Relying on the assumption that Cuban-Americans in Miami are monolithically conservative was part of Gore's mistake. In fact, the Cuban exiles are not, as a rule, conservatives. More often than not, they champion social issues linked to Democrats: support for Social Security, Medicare, prescription drug benefits, and bilingual education. They tend to be pro-choice and concerned about environmental issues. The Cuban connection to the Republican Party has hung mainly on one issue: support for a non-engagement policy with Cuba going back to Eisenhower. But there is also a lingering bitterness at Democrats over President Kennedy's refusal to provide air cover during the Bay of Pigs invasion.
But this passion is not shared by younger and newer arrivals from Cuba—who now form a majority. About 60 percent of Cuban-Americans in the United States arrived after the 1980 Mariel Boat exodus. According to two recent polls, one conducted by Florida International University and the South Florida Sun-Sentinel, the other by Bendixen & Associates, this group tends to view themselves primarily as economic, not political refugees. For them, family comes first, then issues of freedom in Cuba. Unlike the first wave of exiles, these more recent immigrants reject any policy of confrontation with the island that could bring harm or added hardship to their families still in Cuba. High on their agenda is unfettered travel to Cuba, along with the ability to send unlimited cash to their families. (Some estimate that $1 billion annually is sent to Cuba.) True, they do not turn out to vote as strongly as first-wave exiles, but they make up one-third of the Cuban-American vote.
But if Mario and Lincoln Diaz-Balart, the two congressmen from Miami, who have the ear of Karl Rove and Jeb Bush, had their way, both remittances and unrestricted travel would be eliminated, and Fidel Castro would be the next target for regime change. In fact, Lincoln suggested on Miami television a few weeks ago that Castro (who happens to be his former uncle by marriage) be assassinated. And he has made no secret of the fact that he hopes to replace him.

####################

Questions on the material -
**a.** Extract the section of the passage on Cuban-American voters starting at "Relying on the" and ending at "of Pigs invasion.".
**b.** Extend the passage on Cuban-American voters beyond its final sentence.

Data records -
####################

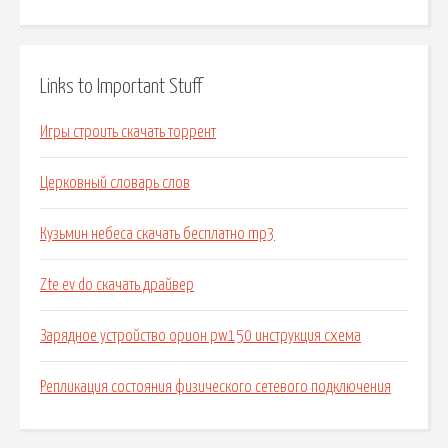
Links to Important Stuff
Игры строить скачать торрент
Церковный словарь слов
Кузьмин небеса скачать бесплатно mp3
Zte ev do скачать драйвер
Зарядное устройство орион pw150 инструкция схема
Репликация состояния физического сетевого подключения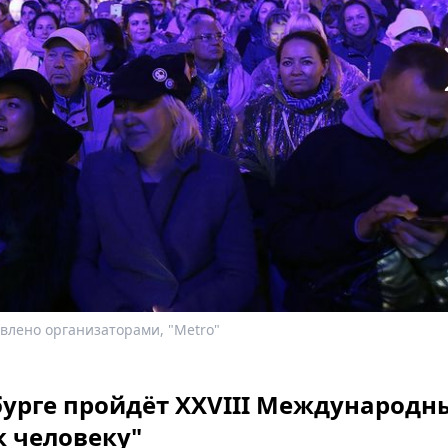
влено организаторами, "Metro"
ербурге пройдёт XXVIII Международн
к человеку"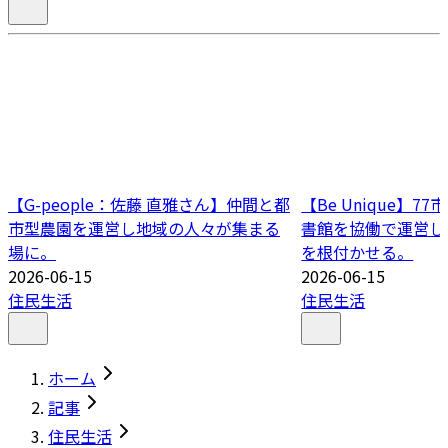
【G-people：佐藤 直雅さん】仲間と都
【Be Unique】
市型農園を運営し地域の人々が集まる
書館を協働で運営し
場に。
を根付かせる。
2026-06-15
2026-06-15
住民生活
住民生活
ホーム
記事
住民生活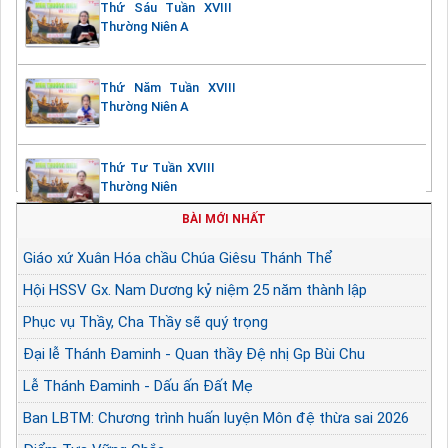
Thứ Sáu Tuần XVIII
Thường Niên A
Thứ Năm Tuần XVIII
Thường Niên A
Thứ Tư Tuần XVIII
Thường Niên
BÀI MỚI NHẤT
Giáo xứ Xuân Hóa chầu Chúa Giêsu Thánh Thể
Hội HSSV Gx. Nam Dương kỷ niệm 25 năm thành lập
Phục vụ Thầy, Cha Thầy sẽ quý trọng
Đại lễ Thánh Đaminh - Quan thầy Đệ nhị Gp Bùi Chu
Lễ Thánh Đaminh - Dấu ấn Đất Mẹ
Ban LBTM: Chương trình huấn luyện Môn đệ thừa sai 2026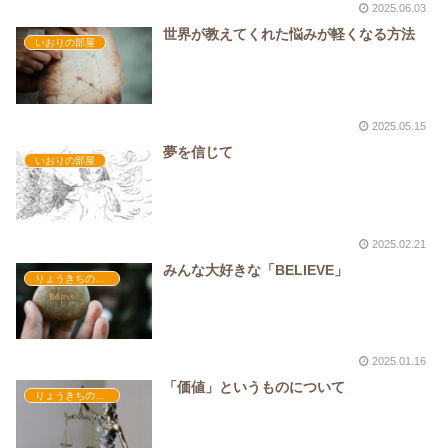
2025.06.03
世界が教えてくれた悩みが軽くなる方法
いおりの部屋
2025.05.15
夢を信じて
いおりの部屋
2025.02.21
みんな大好きな「BELIEVE」
りょうきちの部屋
2025.01.16
「価値」というものについて
りょうきちの部屋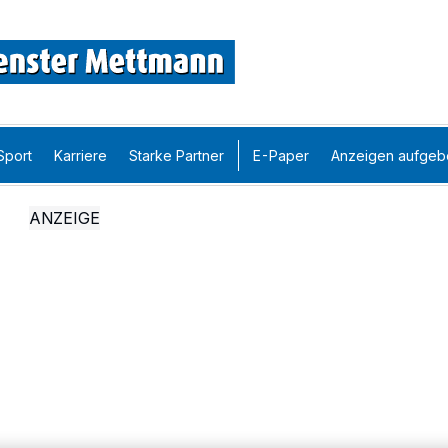
Sport
Karriere
Starke Partner
E-Paper
Anzeigen aufgeb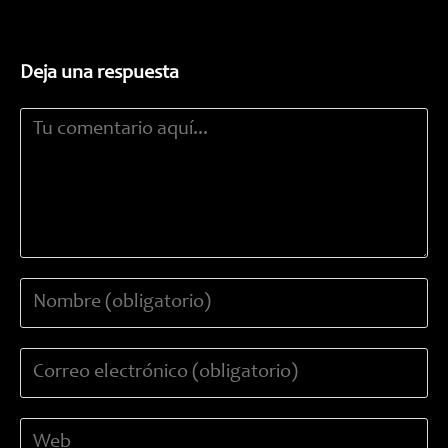
Deja una respuesta
Comentario
Introduce
tu
nombre
Introduce
o
tu
nombre
dirección
de
Introduce
de
usuario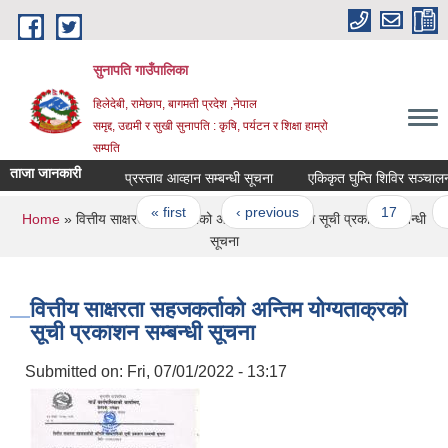
Skip to main content
सुनापति गाउँपालिका
हिलेदेबी, रामेछाप, बागमती प्रदेश ,नेपाल
समृद्द, उद्यमी र सुखी सुनापति : कृषि, पर्यटन र शिक्षा हाम्रो
सम्पति
ताजा जानकारी
प्रस्ताव आव्हान सम्बन्धी सूचना
एकिकृत घुम्ति शिविर सञ्चालन सम
Pages
« first
‹ previous
…
17
18
You are here
Home
» वित्तीय साक्षरता सहजकर्ताको अन्तिम योग्यताक्रको सूची प्रकाशन सम्बन्धी
सूचना
वित्तीय साक्षरता सहजकर्ताको अन्तिम योग्यताक्रको
सूची प्रकाशन सम्बन्धी सूचना
Submitted on:
Fri, 07/01/2022 - 13:17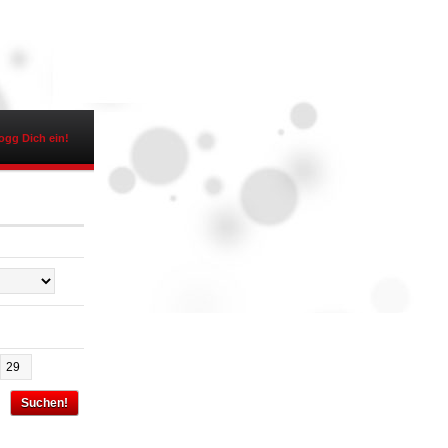
ogg Dich ein!
Suchen!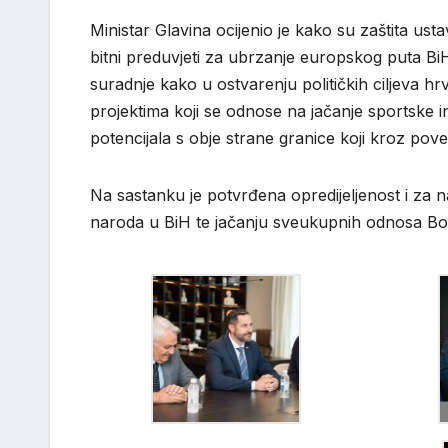
Ministar Glavina
ocijenio je kako su zaštita ust
bitni preduvjeti za ubrzanje europskog puta Bi
suradnje kako u ostvarenju političkih ciljeva 
projektima koji se odnose na jačanje sportske in
potencijala s obje strane granice koji kroz pove
Na sastanku je potvrđena opredijeljenost i za 
naroda u BiH te jačanju sveukupnih odnosa Bo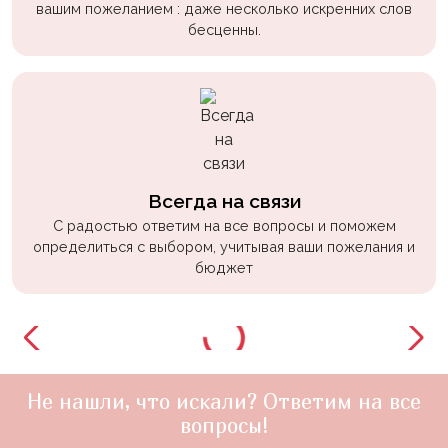
вашим пожеланием : даже несколько искренних слов
бесценны.
Всегда на связи
С радостью ответим на все вопросы и поможем
определиться с выбором, учитывая ваши пожелания и
бюджет
Не нашли, что искали? Ответим на все
вопросы!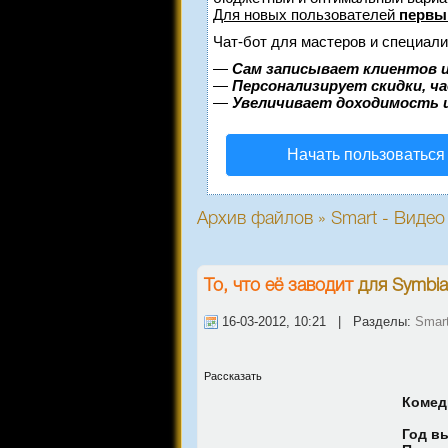
Для новых пользователей
первы
Чат-бот для мастеров и специали
—
Сам записывает клиентов и
—
Персонализирует скидки, ч
—
Увеличивает доходимость 
Начать пользоваться
Архив файлов » Smart - Видео
То, что её заводит
для
Symbia
16-03-2012, 10:21 | Разделы:
Smart
Рассказать
Комед
Год в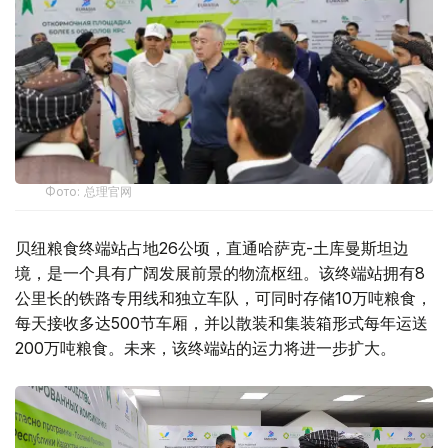
Фото: 总理官网
贝纽粮食终端站占地26公顷，直通哈萨克-土库曼斯坦边
境，是一个具有广阔发展前景的物流枢纽。该终端站拥有8
公里长的铁路专用线和独立车队，可同时存储10万吨粮食，
每天接收多达500节车厢，并以散装和集装箱形式每年运送
200万吨粮食。未来，该终端站的运力将进一步扩大。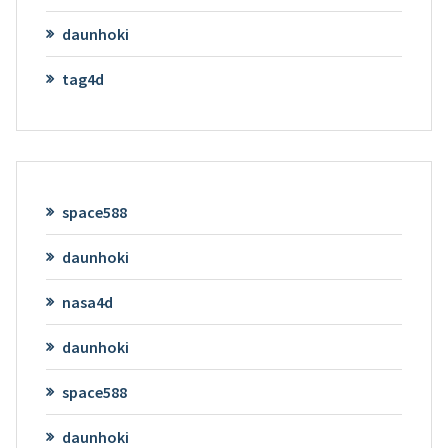
daunhoki
tag4d
space588
daunhoki
nasa4d
daunhoki
space588
daunhoki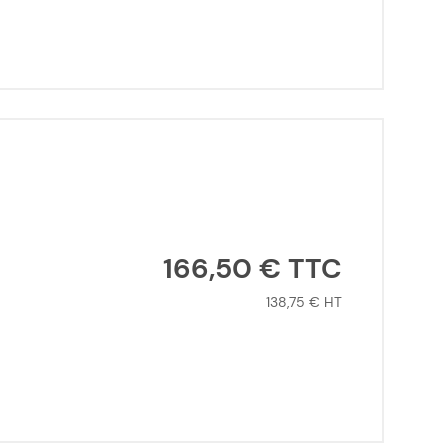
166,50 €
138,75 €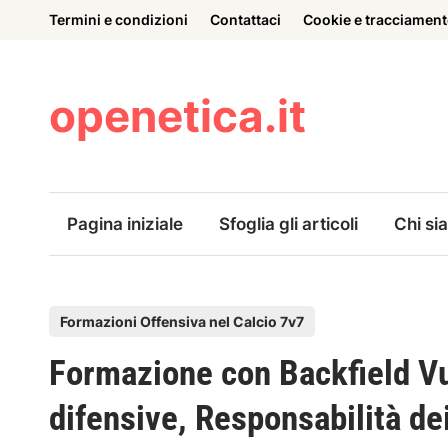
Skip
Termini e condizioni
Contattaci
Cookie e tracciamen
to
content
openetica.it
Pagina iniziale
Sfoglia gli articoli
Chi si
P
Formazioni Offensiva nel Calcio 7v7
o
Formazione con Backfield Vu
s
t
difensive, Responsabilità dei
e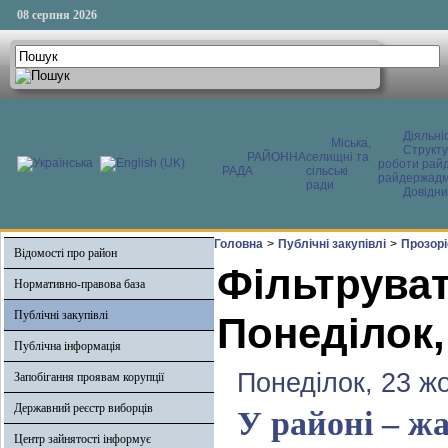
08 серпня 2026
Діяльні
Міська,
Структ
РАЙОННА
селищні та
роботи райд
РАДА
сільські
райдержадмі
ради
Довідни
Головна
>
Публічні закупівлі
>
Прозоріс
Відомості про район
Фільтруват
Нормативно-правова база
Публічні закупівлі
Понеділок,
Публічна інформація
Понеділок, 23 ж
Запобігання проявам корупції
Державний реєстр виборців
У районі – ж
Центр зайнятості інформує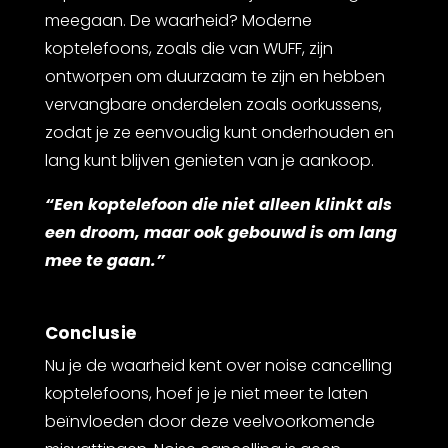
meegaan. De waarheid? Moderne
koptelefoons, zoals die van WUFF, zijn
ontworpen om duurzaam te zijn en hebben
vervangbare onderdelen zoals oorkussens,
zodat je ze eenvoudig kunt onderhouden en
lang kunt blijven genieten van je aankoop.
“Een koptelefoon die niet alleen klinkt als
een droom, maar ook gebouwd is om lang
mee te gaan.”
Conclusie
Nu je de waarheid kent over noise cancelling
koptelefoons, hoef je je niet meer te laten
beïnvloeden door deze veelvoorkomende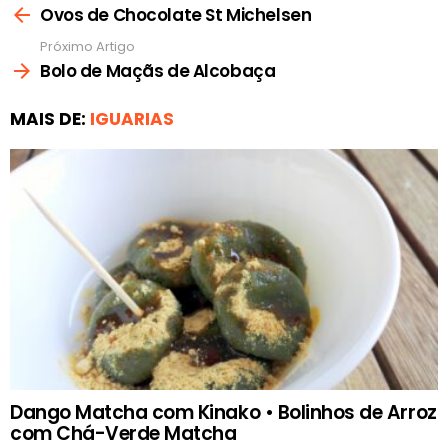
mais
Ovos de Chocolate St Michelsen
Próximo Artigo
Bolo de Maçãs de Alcobaça
MAIS DE:
IGUARIAS
Dango Matcha com Kinako • Bolinhos de Arroz
com Chá-Verde Matcha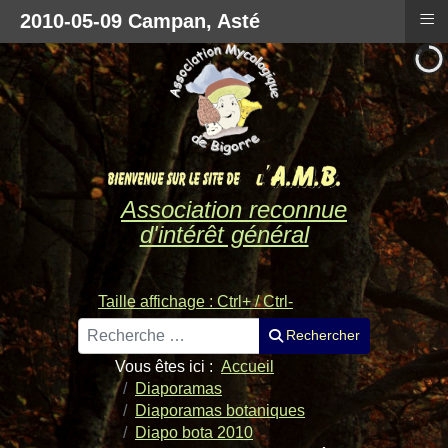
≡
2010-05-09 Campan, Asté
Association reconnue
d'intérêt général
Taille affichage : Ctrl+ / Ctrl-
Rechercher
Rechercher
Vous êtes ici :
Accueil
Diaporamas
Diaporamas botaniques
Diapo bota 2010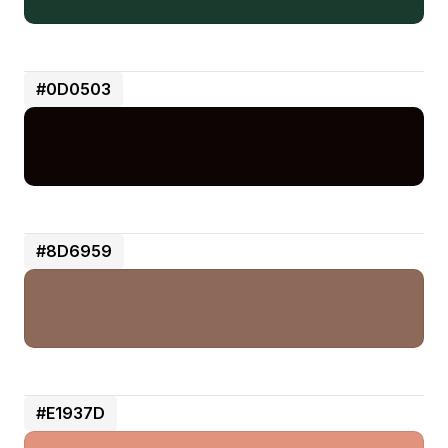
#0D0503
#8D6959
#E1937D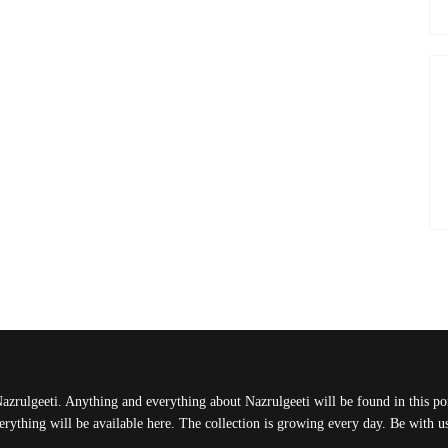
Nazrulgeeti. Anything and everything about Nazrulgeeti will be found in this port
rything will be available here. The collection is growing every day. Be with 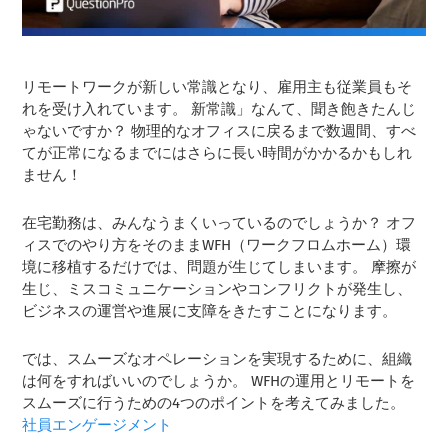
リモートワークが新しい常識となり、雇用主も従業員もそ
れを受け入れています。 新常識」なんて、聞き飽きたんじ
ゃないですか？ 物理的なオフィスに戻るまで数週間、すべ
てが正常になるまでにはさらに長い時間がかかるかもしれ
ません！
在宅勤務は、みんなうまくいっているのでしょうか？ オフ
ィスでのやり方をそのままWFH（ワークフロムホーム）環
境に移植するだけでは、問題が生じてしまいます。 摩擦が
生じ、ミスコミュニケーションやコンフリクトが発生し、
ビジネスの運営や進展に支障をきたすことになります。
では、スムーズなオペレーションを実現するために、組織
は何をすればいいのでしょうか。 WFHの運用とリモートを
スムーズに行うための4つのポイントを考えてみました。
社員エンゲージメント
.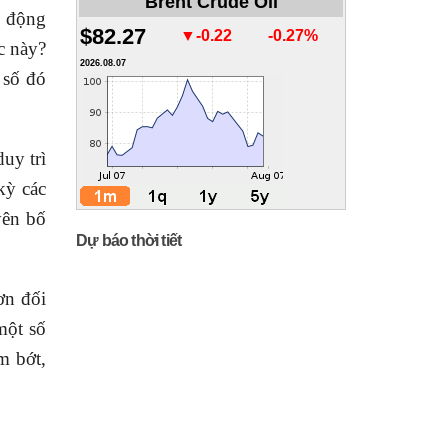
Brent Crude Oil
c động
$82.27
▼-0.22
-0.27%
c này?
2026.08.07
 số đó
uy trì
kỳ các
yên bố
Dự báo thời tiết
ơn đối
một số
m bớt,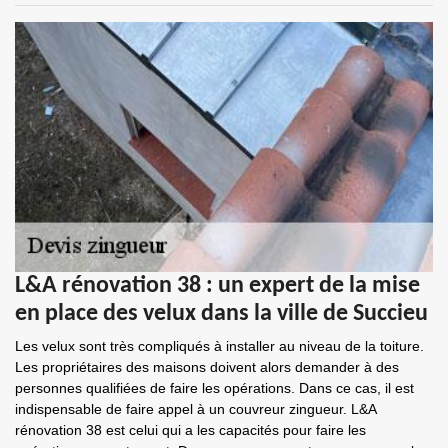
L&A rénovation 38 : un expert de la mise
en place des velux dans la ville de Succieu
Les velux sont très compliqués à installer au niveau de la toiture.
Les propriétaires des maisons doivent alors demander à des
personnes qualifiées de faire les opérations. Dans ce cas, il est
indispensable de faire appel à un couvreur zingueur. L&A
rénovation 38 est celui qui a les capacités pour faire les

####################

Answers for the exercise -
**a.**
Relying on the assumption that Cuban-Americans in Miami are monolithically conservative was part of Gore's mistake. In fact, the Cuban exiles are not, as a rule, conservatives. More often than not, they champion social issues linked to Democrats: support for Social Security, Medicare, prescription drug benefits, and bilingual education. They tend to be pro-choice and concerned about environmental issues. The Cuban connection to the Republican Party has hung mainly on one issue: support for a non-engagement policy with Cuba going back to Eisenhower. But there is also a lingering bitterness at Democrats over President Kennedy's refusal to provide air cover during the Bay of Pigs invasion.

**b.**
The unvarnished truth is that there's no space on the right for John Kerry. Hard-line exiles—for whom Cuba is the only issue—are dedicated Republicans. However, there is an opening on the left. A viable position for Kerry would be to declare himself fiercely anti-Castro and then point out that Bush has no Cuba policy other than the embargo—a 45-year failure that has yet to make any progress toward its stated goals: free elections in Cuba and an end to Castro's reign. Kerry should then champion what the majority of exiles want—unlimited remittances and unrestricted travel—and argue that increased contact with Cuba will lay the groundwork for civil society in the post-Castro years.
On Friday, the administration floated a proposal in the Sun-Sentinel that would freeze remittances for six months, despite the fact that 75 percent of post-Mariel exiles send money to the island. Republican Mel Martínez, who co-chaired the Commission for Assistance to a Free Cuba, which will make its recommendations to Bush by May 1, told the Sun-Sentinel that the administration "is currently engaged in discussions about ending them [the remittances] because they are not helpful." Martínez, who is running for the Florida's U.S. Senate seat being vacated by Bob Graham, takes the view that remittances feed Fidel Castro. Most exiles, however, believe they feed their families. It appears that the Diaz-Balarts have finally convinced Rove that, without a red-hot Élián issue, this is the way to galvanize their base. They couldn't be more wrong. "If this Administration cuts travel or remittances to Cuba," says Sergio Bendixen, whose company conducted one of the polls, "they lose the Cuban vote—and the election."